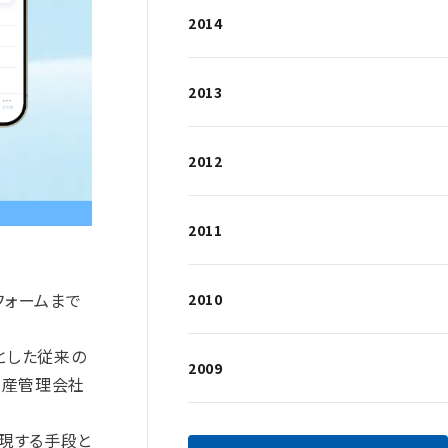
2014
2013
2012
2011
フォームまで
2010
とした従来の
2009
動産管理会社
現する手段と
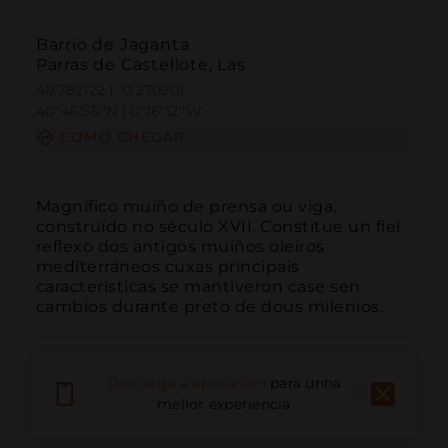
Barrio de Jaganta
Parras de Castellote, Las
40.782122 | -0.270201
40º46'55''N | 0º16'12''W
COMO CHEGAR
Magnífico muíño de prensa ou viga, 
construído no século XVII. Constitúe un fiel 
reflexo dos antigos muíños oleiros 
mediterráneos cuxas principais 
características se mantiveron case sen 
cambios durante preto de dous milenios.
Descarga a aplicación
para unha
mellor experiencia
Chamar
Correo electrónico
Sitio web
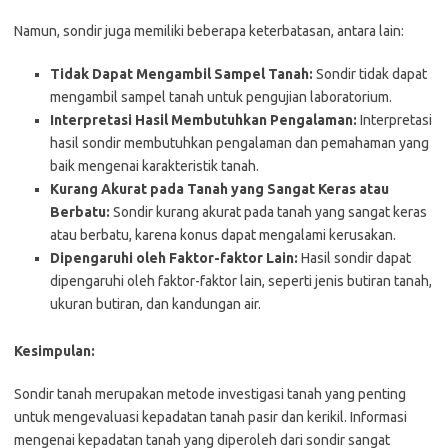
Namun, sondir juga memiliki beberapa keterbatasan, antara lain:
Tidak Dapat Mengambil Sampel Tanah:
Sondir tidak dapat
mengambil sampel tanah untuk pengujian laboratorium.
Interpretasi Hasil Membutuhkan Pengalaman:
Interpretasi
hasil sondir membutuhkan pengalaman dan pemahaman yang
baik mengenai karakteristik tanah.
Kurang Akurat pada Tanah yang Sangat Keras atau
Berbatu:
Sondir kurang akurat pada tanah yang sangat keras
atau berbatu, karena konus dapat mengalami kerusakan.
Dipengaruhi oleh Faktor-faktor Lain:
Hasil sondir dapat
dipengaruhi oleh faktor-faktor lain, seperti jenis butiran tanah,
ukuran butiran, dan kandungan air.
Kesimpulan:
Sondir tanah merupakan metode investigasi tanah yang penting
untuk mengevaluasi kepadatan tanah pasir dan kerikil. Informasi
mengenai kepadatan tanah yang diperoleh dari sondir sangat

-.-.-

**Assigned task:**
Scan the records for the string "Interpretasi" and report each line where it occurs.

**Response area:**
Interpretasi Hasil Membutuhkan Pengalaman:
Interpretasi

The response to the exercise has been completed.